### [SET TASK]
State how many lines of the material below contain the string "Roboto", and give only the number.

### [RECORDS FOR THIS TASK]

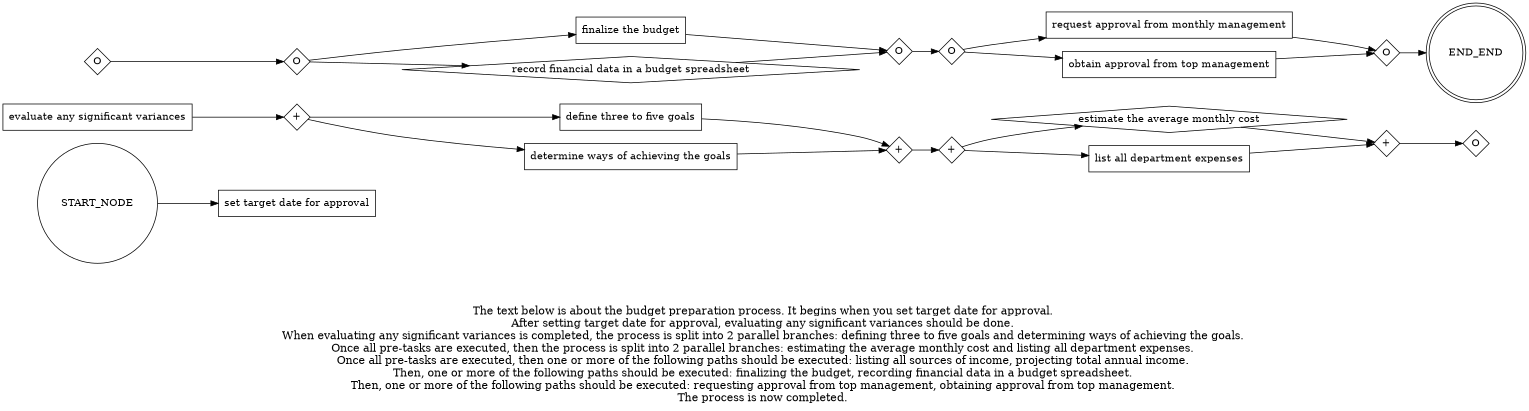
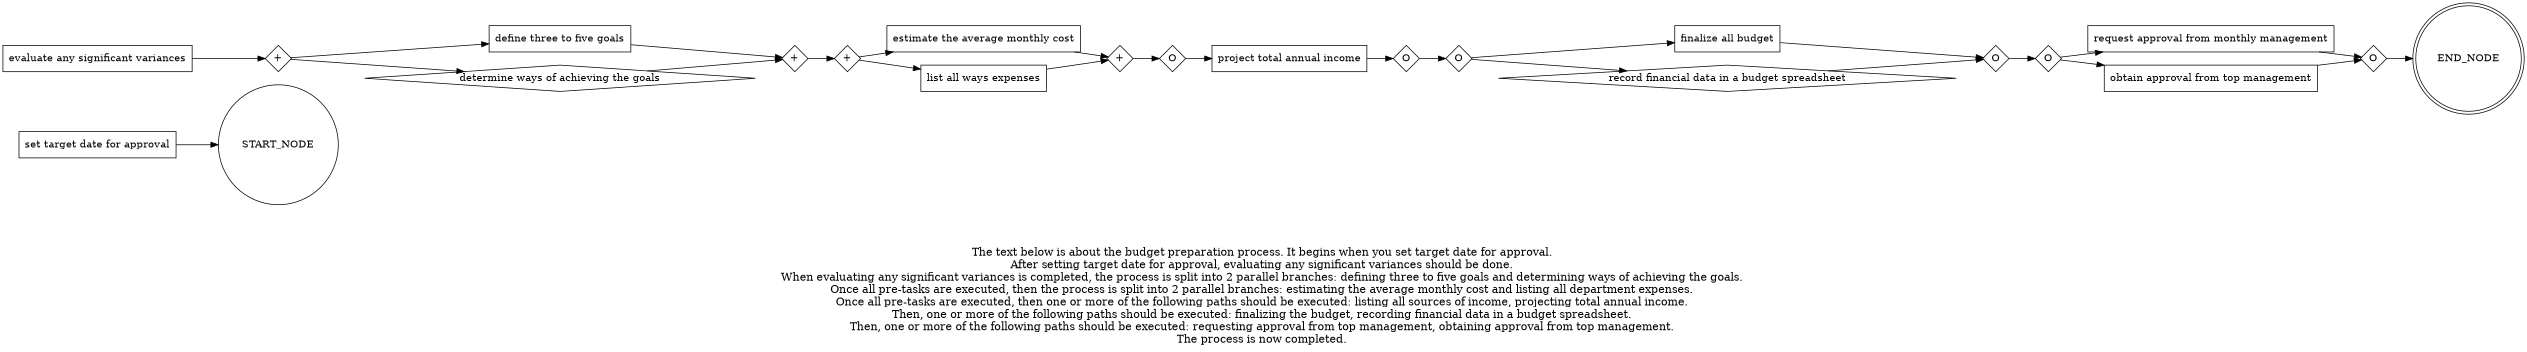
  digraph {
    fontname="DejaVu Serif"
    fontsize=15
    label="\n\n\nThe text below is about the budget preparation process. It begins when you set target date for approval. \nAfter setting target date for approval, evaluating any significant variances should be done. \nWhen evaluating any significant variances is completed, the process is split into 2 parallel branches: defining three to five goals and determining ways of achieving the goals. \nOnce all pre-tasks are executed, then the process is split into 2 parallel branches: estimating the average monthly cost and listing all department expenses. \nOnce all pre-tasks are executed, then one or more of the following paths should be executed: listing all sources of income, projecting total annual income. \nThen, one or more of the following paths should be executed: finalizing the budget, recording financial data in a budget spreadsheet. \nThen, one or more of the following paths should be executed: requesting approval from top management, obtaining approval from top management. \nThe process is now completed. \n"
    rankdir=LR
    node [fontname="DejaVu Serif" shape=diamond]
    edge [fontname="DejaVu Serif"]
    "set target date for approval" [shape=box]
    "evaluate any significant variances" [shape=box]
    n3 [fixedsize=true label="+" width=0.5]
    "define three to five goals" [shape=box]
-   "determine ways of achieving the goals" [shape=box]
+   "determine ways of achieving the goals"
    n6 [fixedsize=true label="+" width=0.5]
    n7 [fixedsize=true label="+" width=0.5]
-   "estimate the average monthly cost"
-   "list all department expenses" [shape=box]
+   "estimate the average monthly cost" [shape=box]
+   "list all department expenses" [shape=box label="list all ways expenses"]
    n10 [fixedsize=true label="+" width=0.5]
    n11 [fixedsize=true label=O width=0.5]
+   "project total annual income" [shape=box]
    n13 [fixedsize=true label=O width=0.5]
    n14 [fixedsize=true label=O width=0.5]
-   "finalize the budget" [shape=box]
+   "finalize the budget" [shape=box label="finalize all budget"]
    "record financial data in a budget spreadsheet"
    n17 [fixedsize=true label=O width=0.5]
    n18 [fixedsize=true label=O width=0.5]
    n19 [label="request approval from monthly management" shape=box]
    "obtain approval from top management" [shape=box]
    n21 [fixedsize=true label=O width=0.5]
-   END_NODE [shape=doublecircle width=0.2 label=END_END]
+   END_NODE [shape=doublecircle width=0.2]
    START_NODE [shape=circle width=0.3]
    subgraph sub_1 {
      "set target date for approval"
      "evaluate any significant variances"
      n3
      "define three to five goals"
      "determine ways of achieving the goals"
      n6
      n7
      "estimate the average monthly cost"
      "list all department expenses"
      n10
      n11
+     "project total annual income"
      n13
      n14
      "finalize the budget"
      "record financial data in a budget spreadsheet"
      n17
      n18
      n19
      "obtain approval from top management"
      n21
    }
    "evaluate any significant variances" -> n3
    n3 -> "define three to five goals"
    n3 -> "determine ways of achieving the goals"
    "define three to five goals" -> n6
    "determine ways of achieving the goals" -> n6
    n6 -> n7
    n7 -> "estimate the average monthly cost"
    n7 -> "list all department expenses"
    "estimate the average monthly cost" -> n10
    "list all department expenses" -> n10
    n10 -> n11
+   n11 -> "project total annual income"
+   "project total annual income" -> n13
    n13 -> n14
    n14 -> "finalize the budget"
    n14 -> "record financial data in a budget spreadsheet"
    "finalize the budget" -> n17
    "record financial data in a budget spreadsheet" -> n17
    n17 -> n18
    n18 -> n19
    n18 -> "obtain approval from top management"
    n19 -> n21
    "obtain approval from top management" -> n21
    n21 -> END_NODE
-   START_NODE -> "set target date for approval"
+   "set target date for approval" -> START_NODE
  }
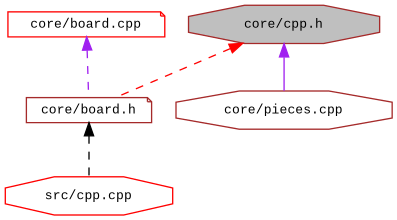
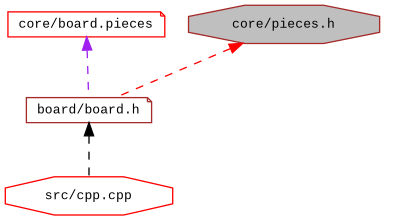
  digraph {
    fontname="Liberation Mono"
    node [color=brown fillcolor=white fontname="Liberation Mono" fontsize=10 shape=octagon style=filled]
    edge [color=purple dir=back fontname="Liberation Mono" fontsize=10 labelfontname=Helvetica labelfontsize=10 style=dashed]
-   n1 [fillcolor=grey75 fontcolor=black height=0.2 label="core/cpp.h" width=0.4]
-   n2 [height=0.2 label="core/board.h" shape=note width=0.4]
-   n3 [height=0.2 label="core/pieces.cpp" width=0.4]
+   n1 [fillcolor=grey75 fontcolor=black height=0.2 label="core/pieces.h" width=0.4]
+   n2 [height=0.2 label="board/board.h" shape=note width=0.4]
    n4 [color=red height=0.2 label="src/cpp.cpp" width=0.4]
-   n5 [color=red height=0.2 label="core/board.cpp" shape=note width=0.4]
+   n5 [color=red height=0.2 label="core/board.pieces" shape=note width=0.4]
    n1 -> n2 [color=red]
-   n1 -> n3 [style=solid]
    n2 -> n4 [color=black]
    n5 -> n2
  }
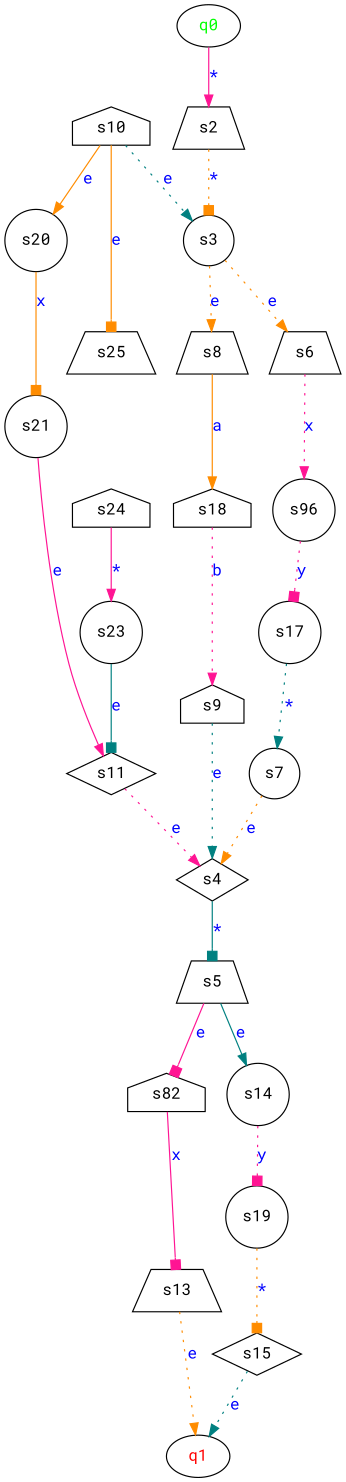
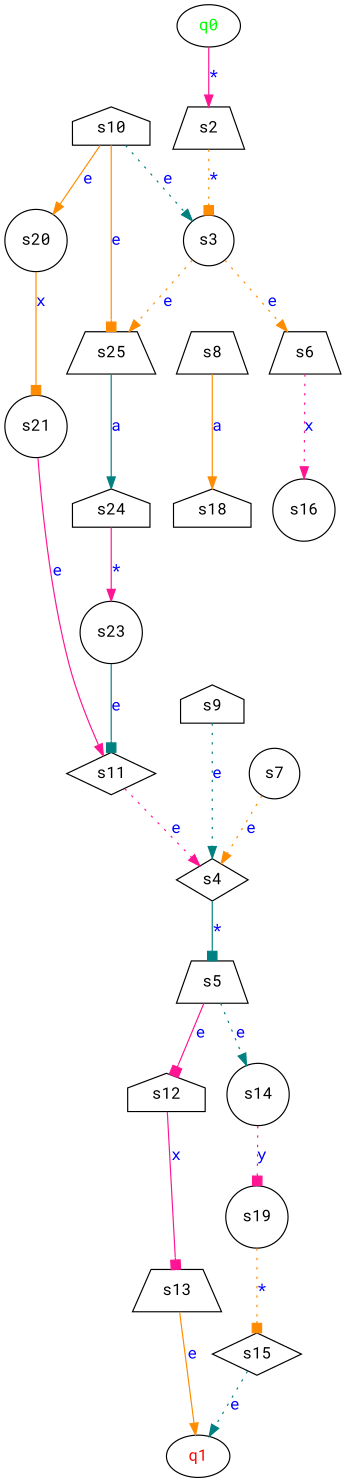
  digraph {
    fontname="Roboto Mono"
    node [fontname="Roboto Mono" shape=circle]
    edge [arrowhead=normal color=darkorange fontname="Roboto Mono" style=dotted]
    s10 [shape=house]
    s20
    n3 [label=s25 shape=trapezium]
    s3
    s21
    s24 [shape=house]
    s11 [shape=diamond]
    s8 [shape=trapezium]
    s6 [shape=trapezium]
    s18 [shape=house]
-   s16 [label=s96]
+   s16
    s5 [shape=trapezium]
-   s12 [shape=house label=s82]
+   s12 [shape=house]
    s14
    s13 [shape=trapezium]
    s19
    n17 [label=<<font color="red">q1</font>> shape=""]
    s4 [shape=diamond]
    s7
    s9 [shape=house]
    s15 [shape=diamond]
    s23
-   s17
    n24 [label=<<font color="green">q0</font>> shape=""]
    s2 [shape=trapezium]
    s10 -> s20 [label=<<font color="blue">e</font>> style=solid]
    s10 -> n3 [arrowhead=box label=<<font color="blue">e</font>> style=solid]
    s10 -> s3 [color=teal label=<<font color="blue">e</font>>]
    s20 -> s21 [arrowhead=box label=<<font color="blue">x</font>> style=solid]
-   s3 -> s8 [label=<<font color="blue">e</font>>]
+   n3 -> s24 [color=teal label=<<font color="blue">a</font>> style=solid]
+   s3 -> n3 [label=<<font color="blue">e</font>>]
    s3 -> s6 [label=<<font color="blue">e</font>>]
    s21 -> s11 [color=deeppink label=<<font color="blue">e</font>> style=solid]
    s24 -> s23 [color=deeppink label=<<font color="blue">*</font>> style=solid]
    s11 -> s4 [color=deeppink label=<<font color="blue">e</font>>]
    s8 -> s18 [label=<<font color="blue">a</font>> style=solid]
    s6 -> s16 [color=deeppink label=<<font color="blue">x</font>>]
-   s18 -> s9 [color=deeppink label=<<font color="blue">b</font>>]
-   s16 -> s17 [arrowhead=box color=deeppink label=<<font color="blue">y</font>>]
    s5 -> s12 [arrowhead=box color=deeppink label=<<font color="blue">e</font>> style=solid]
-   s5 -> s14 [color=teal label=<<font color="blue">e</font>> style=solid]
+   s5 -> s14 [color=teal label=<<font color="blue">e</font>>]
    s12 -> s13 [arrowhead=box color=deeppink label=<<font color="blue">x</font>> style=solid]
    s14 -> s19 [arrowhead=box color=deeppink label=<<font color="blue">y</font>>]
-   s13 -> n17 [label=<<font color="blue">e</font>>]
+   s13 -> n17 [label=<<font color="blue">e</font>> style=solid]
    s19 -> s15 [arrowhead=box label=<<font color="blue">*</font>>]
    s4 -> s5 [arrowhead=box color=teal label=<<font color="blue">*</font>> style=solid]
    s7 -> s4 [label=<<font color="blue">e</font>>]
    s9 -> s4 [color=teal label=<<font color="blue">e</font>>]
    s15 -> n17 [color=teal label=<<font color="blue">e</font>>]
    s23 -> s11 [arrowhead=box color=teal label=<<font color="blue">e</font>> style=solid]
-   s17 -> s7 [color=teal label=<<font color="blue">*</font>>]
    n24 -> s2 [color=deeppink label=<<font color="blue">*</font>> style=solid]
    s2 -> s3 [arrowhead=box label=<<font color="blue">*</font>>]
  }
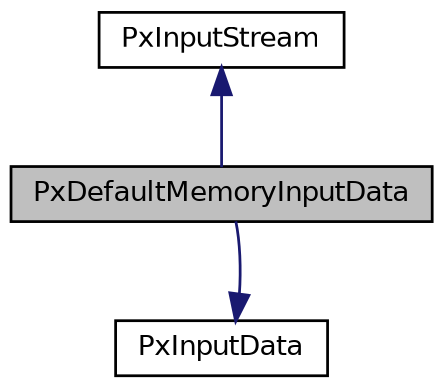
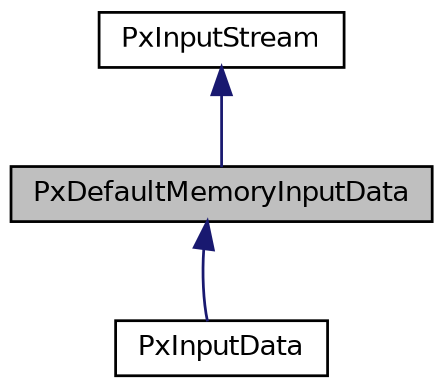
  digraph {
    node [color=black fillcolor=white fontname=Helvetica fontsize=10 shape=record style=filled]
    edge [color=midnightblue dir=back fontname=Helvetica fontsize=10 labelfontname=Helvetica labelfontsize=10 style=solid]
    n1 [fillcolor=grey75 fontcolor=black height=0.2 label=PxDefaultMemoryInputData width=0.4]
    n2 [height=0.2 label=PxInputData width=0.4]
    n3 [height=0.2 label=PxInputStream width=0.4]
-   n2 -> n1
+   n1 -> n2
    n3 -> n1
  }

### [EXPECTED ANSWER]
3